The Big Thing: All of the above features are really cool. But the one thing that really blew myself and 20mm away was the comprehensive and highly useful driving school modes included in the game. I was truly impressed with what the dev team has done to make the hard-core simulation modes of this game accessible and enticing to beginner and intermediate racers.

Let’s look at the rundown:

Designed by professional driving instructors, the driving school has modules or lessons that take a driver through all the skill sets required to become a smooth and fast driver. Hand’s on lesson modules on chicanes, turns, braking, and acceleration are all included. In each lesson, you “chase” a semi-transparent ghost car that shows you the ideal line and speed. Also included is an ideal racing line overlaid onto the track surface. The line changes color to indicate what you should be doing with the brake and throttle. Now, the basic concept for the ghost car and racing line are not new: ISI used the ghost car concept in earlier editions of EA’s F1 series, and Papyrus used the racing line overlay in it’s NASCAR Racing series. But together with some audio tutorials and timing goals to achieve, the application of these features in GTR2 is more complete and refined. Its an outstanding tool. Oh, and the driver of the ghost car you’re chasing is none other than sim racing legend Doug Arnoud.

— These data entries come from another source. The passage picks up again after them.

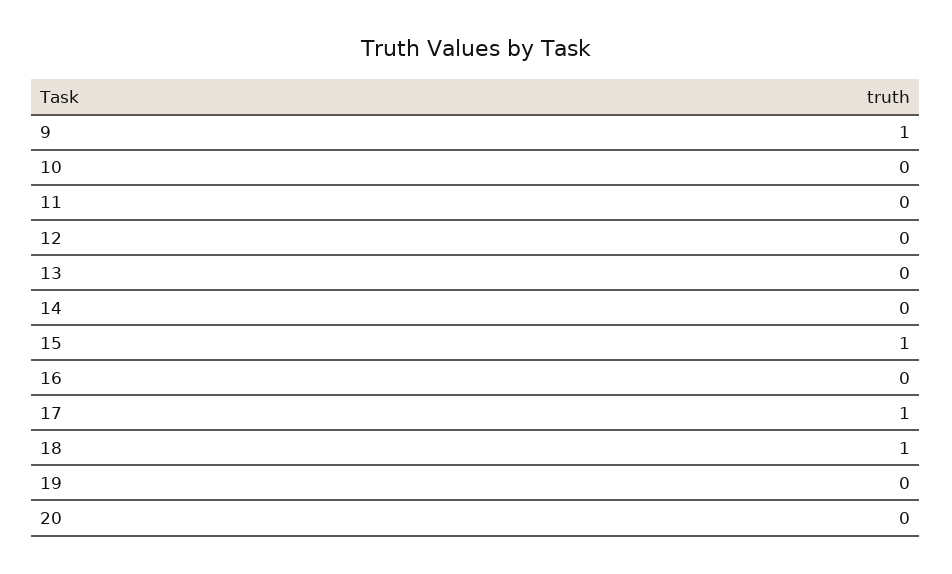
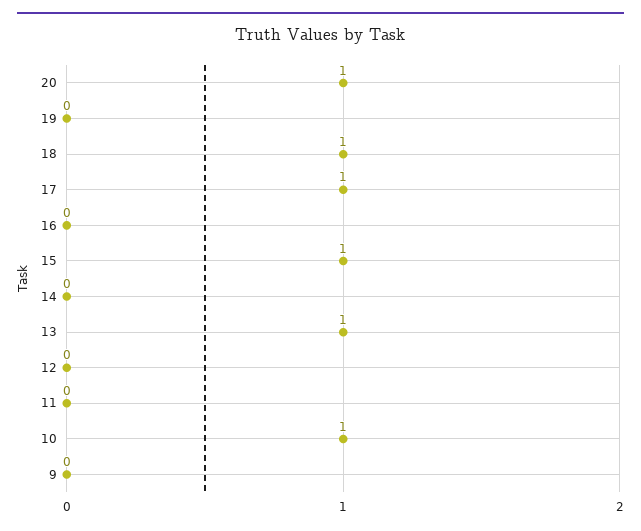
9: 1 -> 0
10: 0 -> 1
13: 0 -> 1
20: 0 -> 1

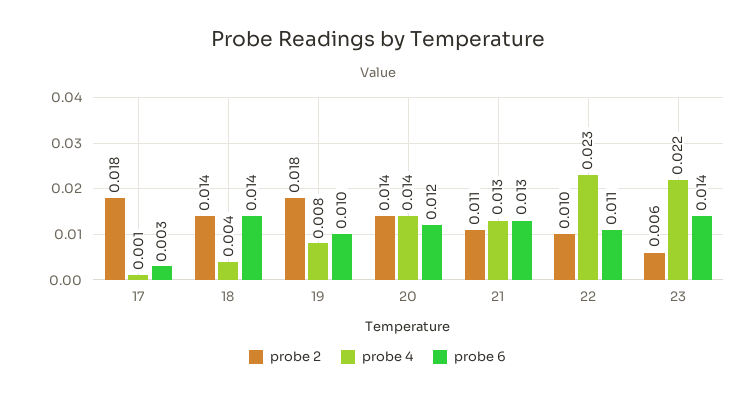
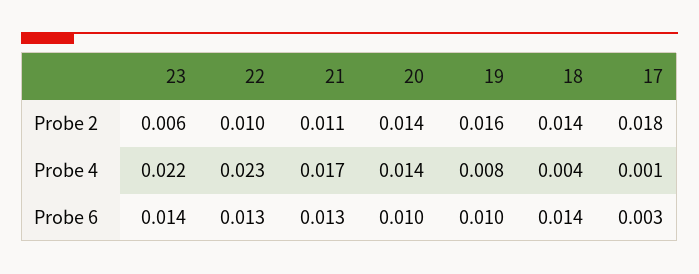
probe 2, 19: 0.018 -> 0.016
probe 6, 20: 0.012 -> 0.01
probe 4, 21: 0.013 -> 0.017
probe 6, 22: 0.011 -> 0.013

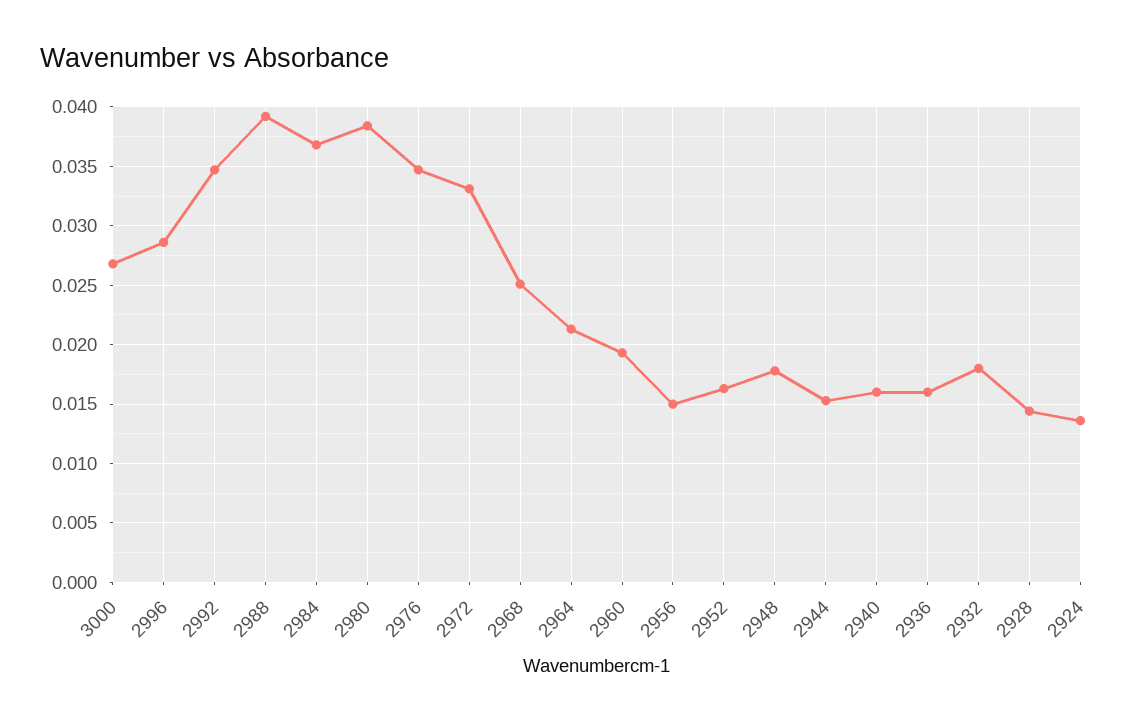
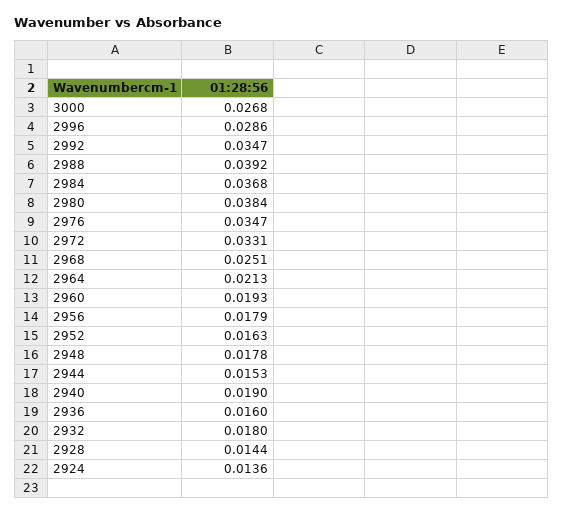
2956: 0.015 -> 0.0179
2940: 0.016 -> 0.019

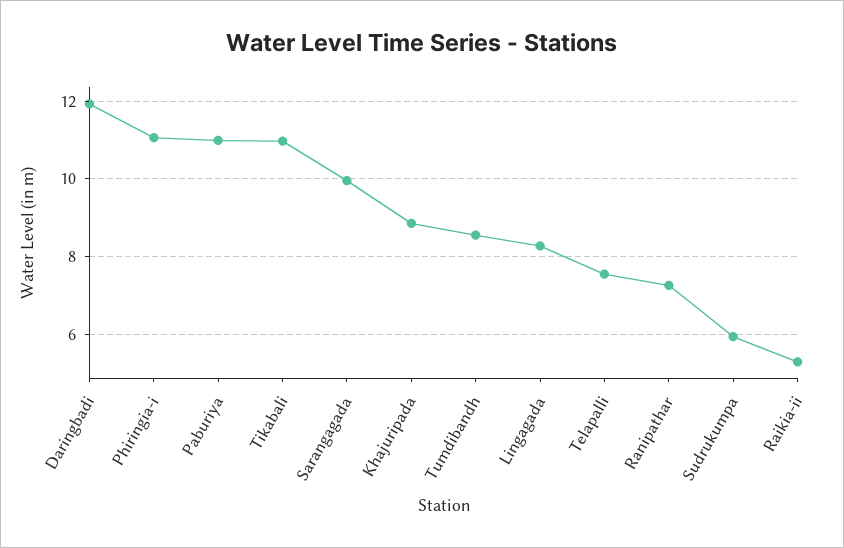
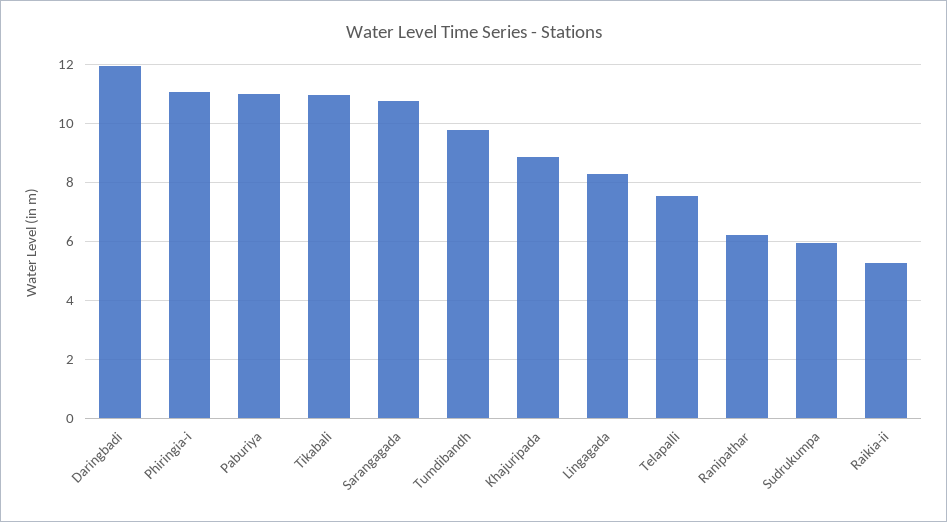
Sarangagada: 10 -> 10.75
Tumdibandh: 8.6 -> 9.75
Ranipathar: 7.2 -> 6.25

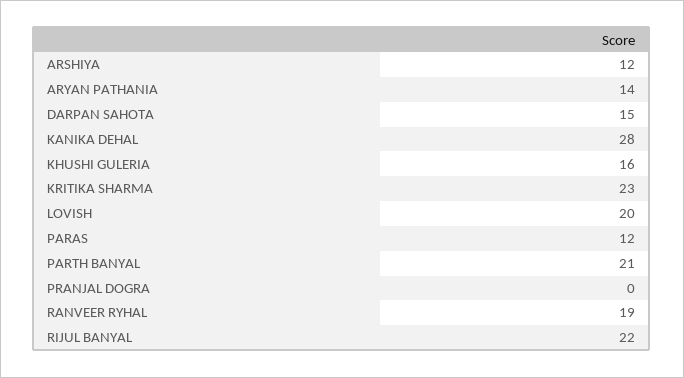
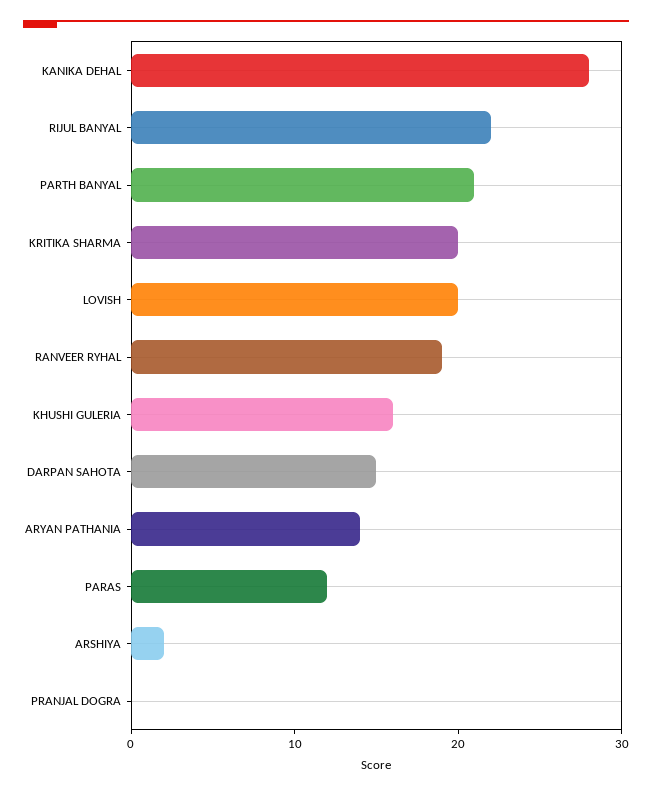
ARSHIYA: 12 -> 2
KRITIKA SHARMA: 23 -> 20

As you pass each successive training module, game content will be unlocked for you. That might cause you to pause and think, “WHAT!! More locked content from SimBin!? Didn’t they learn their lesson in GTL?” Well, they did, actually. Veteran sim racers will be able to unlock all the cars and tracks via the Custom Championship module, allowing them to bypass the training. But I’ll tell you, this 6 year veteran race sim junkie thoroughly enjoyed the driving lessons, which even include some light-hearted humor, and have something to offer racers of all experience levels. I think everyone will want to play with them. This is a much better way to train new sim racers and I applaud SimBin for the effort and detail they put into this module.